Question

If the line ax + by = 1 passes through point of intersection of $y=xtan\alpha +psec\alpha ,ysin({30}^{\circ }-\alpha )-xcos({30}^{\circ }-\alpha )=p$ and is inclined at ${30}^{\circ }$ with $y=xtan\alpha$, then the value of $a^2+b^2$ can be

• A. $\frac{1}{p^2}$
• B. $\frac{2}{p^2}$
  
• C. $\frac{3}{2p^2}$
  
• D. $\frac{3}{4p^2}$

Answer 1

The correct option is D

$\frac{3}{4p^2}$

Given, $ycos\alpha -xsin\alpha =p$

and $ysin({30}^{\circ }-\alpha )-xcos({30}^{\circ }-\alpha )=p$

are inclined at ${60}^{\circ }$ so line $ax+by=1$ can be acute angle bisector ...(i)

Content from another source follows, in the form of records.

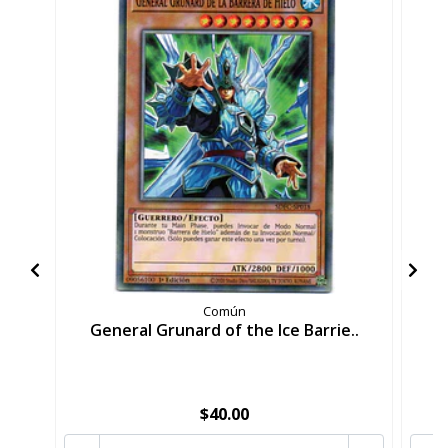
Común
General Grunard of the Ice Barrie..
G
$40.00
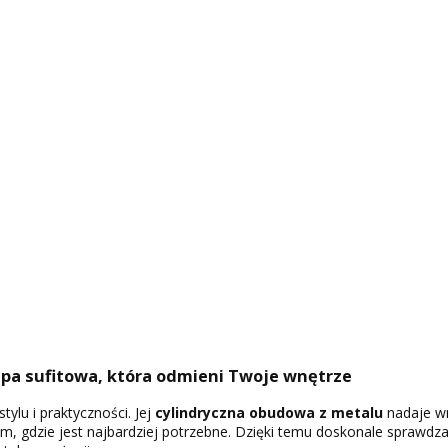
a sufitowa, która odmieni Twoje wnętrze
tylu i praktyczności. Jej
cylindryczna obudowa z metalu
nadaje wn
m, gdzie jest najbardziej potrzebne. Dzięki temu doskonale sprawdz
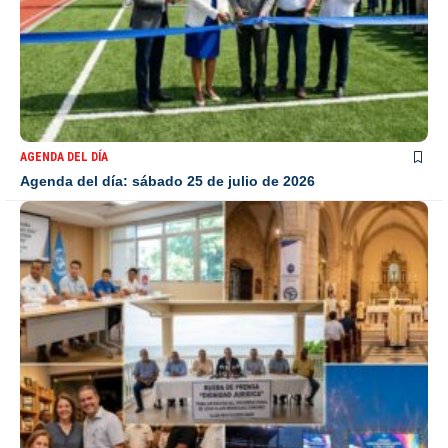
AGENDA DEL DÍA
Agenda del día: sábado 25 de julio de 2026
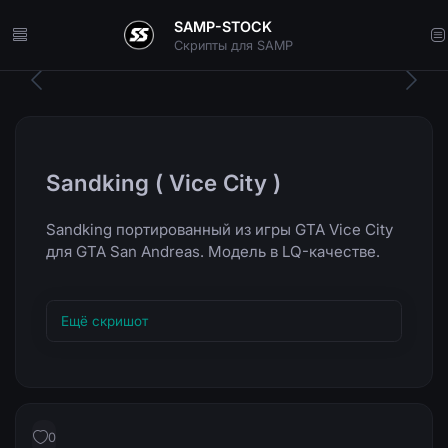
SAMP-STOCK
Скрипты для SAMP
Sandking ( Vice City )
Sandking портированный из игры GTA Vice City
для GTA San Andreas. Модель в LQ-качестве.
Ещё скришот
0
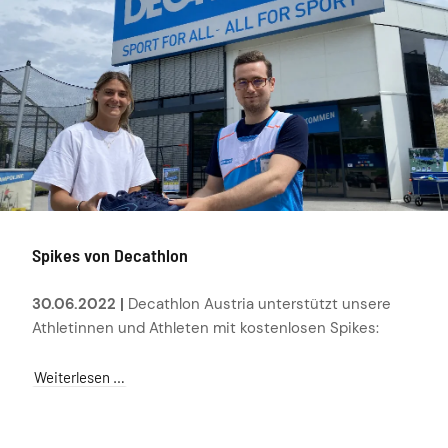
Spikes von Decathlon
30.06.2022 |
Decathlon Austria unterstützt unsere
Athletinnen und Athleten mit kostenlosen Spikes:
Weiterlesen …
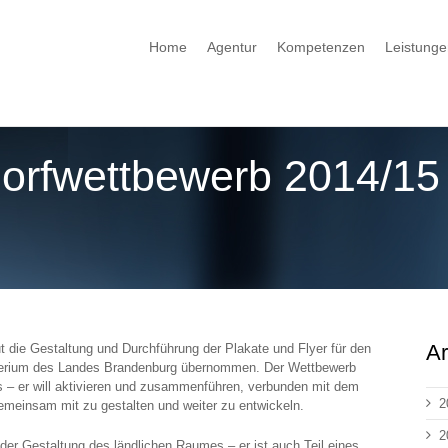
Home
Agentur
Kompetenzen
Leistunge
 Dorfwettbewerb 2014/15
Ar
 die Gestaltung und Durchführung der Plakate und Flyer für den
sterium des Landes Brandenburg übernommen. Der Wettbewerb
s – er will aktivieren und zusammenführen, verbunden mit dem
2
gemeinsam mit zu gestalten und weiter zu entwickeln.
2
der Gestaltung des ländlichen Raumes – er ist auch Teil eines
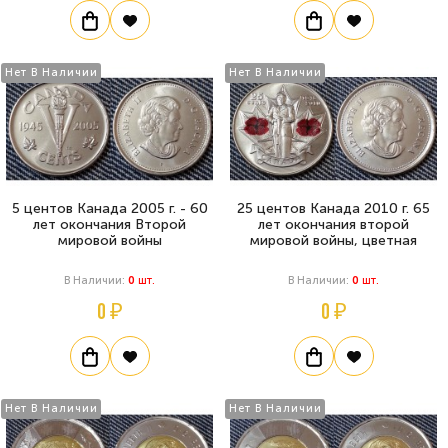
Нет В Наличии
Нет В Наличии
5 центов Канада 2005 г. - 60
25 центов Канада 2010 г. 65
лет окончания Второй
лет окончания второй
мировой войны
мировой войны, цветная
В Наличии:
0
Шт.
В Наличии:
0
Шт.
0 ₽
0 ₽
Нет В Наличии
Нет В Наличии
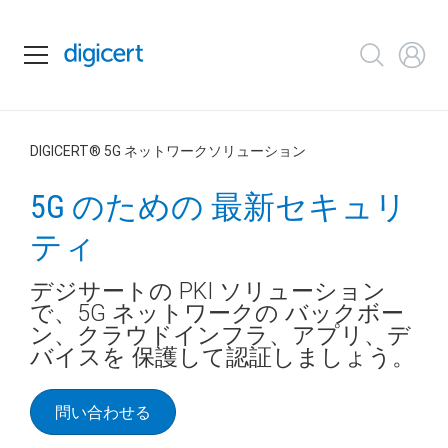
DIGICERT
®
5G ネットワークソリューション
5G のための
最新セキュリ
ティ
デジサートの PKI ソリューション
で、5G ネットワークの
バックボー
ン、クラウドインフラ、アプリ、デ
バイスを
保護して認証しましょう。
問い合わせる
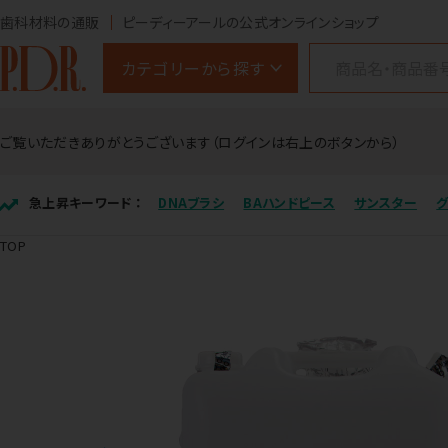
歯科材料の通販
ピーディーアールの公式オンラインショップ
カテゴリーから探す
ご覧いただきありがとうございます（ログインは右上のボタンから）
急上昇キーワード ：
DNAブラシ
BAハンドピース
サンスター
TOP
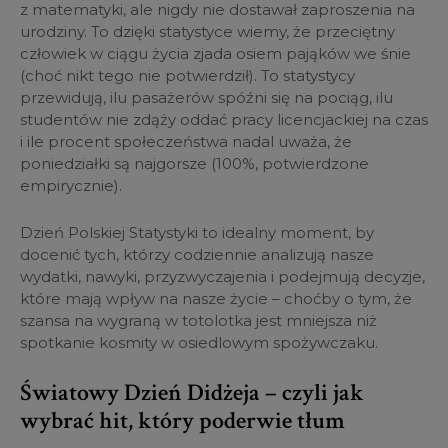
z matematyki, ale nigdy nie dostawał zaproszenia na
urodziny. To dzięki statystyce wiemy, że przeciętny
człowiek w ciągu życia zjada osiem pająków we śnie
(choć nikt tego nie potwierdził). To statystycy
przewidują, ilu pasażerów spóźni się na pociąg, ilu
studentów nie zdąży oddać pracy licencjackiej na czas
i ile procent społeczeństwa nadal uważa, że
poniedziałki są najgorsze (100%, potwierdzone
empirycznie).
Dzień Polskiej Statystyki to idealny moment, by
docenić tych, którzy codziennie analizują nasze
wydatki, nawyki, przyzwyczajenia i podejmują decyzje,
które mają wpływ na nasze życie – choćby o tym, że
szansa na wygraną w totolotka jest mniejsza niż
spotkanie kosmity w osiedlowym spożywczaku.
Światowy Dzień Didżeja – czyli jak
wybrać hit, który poderwie tłum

i.e., $ycos\alpha -xsin\alpha -p$

$=-\left(ysin\right({30}^{\circ }-\alpha )-xcos({30}^{\circ }-\alpha )-p)$

$\Rightarrow y[cos\alpha +sin({30}^{\circ }-\alpha \left)\right]-x[sin\alpha +cos({30}^{\circ }-\alpha \left)\right]=2p$ ...(ii)

From Eqs. (i) and (ii), we get

$\frac{b}{cos\alpha +sin({30}^{\circ }-\alpha )}=\frac{a}{(sin\alpha +cos({30}^{\circ }-\alpha \left)\right)}=\frac{1}{2p}$

$\Rightarrow \frac{\sqrt{a^2+b^2}}{\sqrt{2+1}}=\frac{1}{2p}$

$\Rightarrow a^2+b^2=\frac{3}{4p^2}$